** CONSIGNES **
**A.** Pour chacun des énoncés (i), (ii) et (iii), indiquez si le texte sur la démission pour reconversion le confirme, en répondant par oui ou par non et en citant textuellement les mots décisifs. (i) Le conseil en évolution professionnelle n'est accessible qu'au moment de la démission. (ii) Le démissionnaire doit justifier ses démarches auprès de Pôle emploi dans les six mois suivant sa démission. (iii) Le montant brut journalier de l'ARE peut descendre sous 29,26 € par jour.
**B.** Relevez, dans le texte sur la démission pour reconversion, toutes les durées maximales d'indemnisation mentionnées, chacune avec la tranche d'âge qui lui correspond.
**C.** Rédigez la suite du texte sur la démission pour reconversion, en reprenant après sa dernière phrase.

** SEGMENT DE TEXTE **

== == ==

Avant de démissionner, le salarié devra demander un conseil en évolution professionnelle pour établir son projet de reconversion. Ce conseil, dont l’objectif est de favoriser l’évolution du parcours professionnel, est en fait accessible au salarié tout au long de sa carrière. Il pourra ainsi accompagner ce dernier dans sa prise de décision.

Pendant sa reconversion, le démissionnaire aura à s’inscrire comme demandeur d’emploi pour bénéficier des allocations chômage. Il lui faudra également justifier auprès de Pôle emploi, dans les six mois qui suivent sa démission, des démarches effectuées pour mettre en œuvre son projet. Les allocations chômage pour démission ne sont pas illimitées :

  • Le montant brut journalier de l’ARE est calculé en fonction du salaire journalier de référence et ne peut être inférieur à 29,26 € par jour.
  • La durée d’indemnisation maximale pour la reconversion est de 730 jours pour les moins de 53 ans, 913 jours pour les 53-55 ans et 1 095 jours à partir de 55 ans.

== == ==

** SECTION DES DONNÉES **

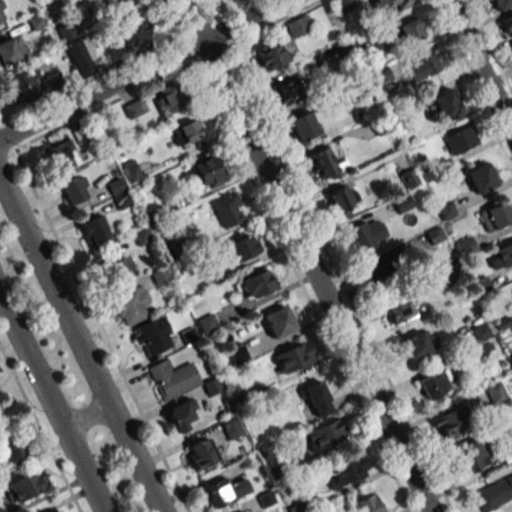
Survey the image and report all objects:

== == ==

** RÉPONSES DANS L'ORDRE **
**A.**
(i) Non : « est en fait accessible au salarié tout au long de sa carrière ».
(ii) Oui : « Il lui faudra également justifier auprès de Pôle emploi, dans les six mois qui suivent sa démission, des démarches effectuées pour mettre en œuvre son projet ».
(iii) Non : « ne peut être inférieur à 29,26 € par jour ».

**B.**
- 730 jours pour les moins de 53 ans
- 913 jours pour les 53-55 ans
- 1 095 jours à partir de 55 ans

**C.**
Les alternatives : abandon de poste et rupture conventionnelle

Vous l’aurez compris, démission ne rime pas automatiquement avec allocations… Et, en pratique, le salarié peut être tenté d’opter pour un abandon de poste dans le but de percevoir le chômage. Cela revient tout simplement à boycotter son poste et cesser donc d’exécuter son contrat de travail.

Néanmoins, cette décision n’est pas anodine. Elle l’oblige à adopter une attitude rebelle qui pourrait entacher sa réputation. Elle suppose surtout une procédure de licenciement à l’initiative de l’employeur qui pourrait conduire à un licenciement pour faute grave, privant le salarié de son indemnité de licenciement et de son indemnité compensatrice de préavis.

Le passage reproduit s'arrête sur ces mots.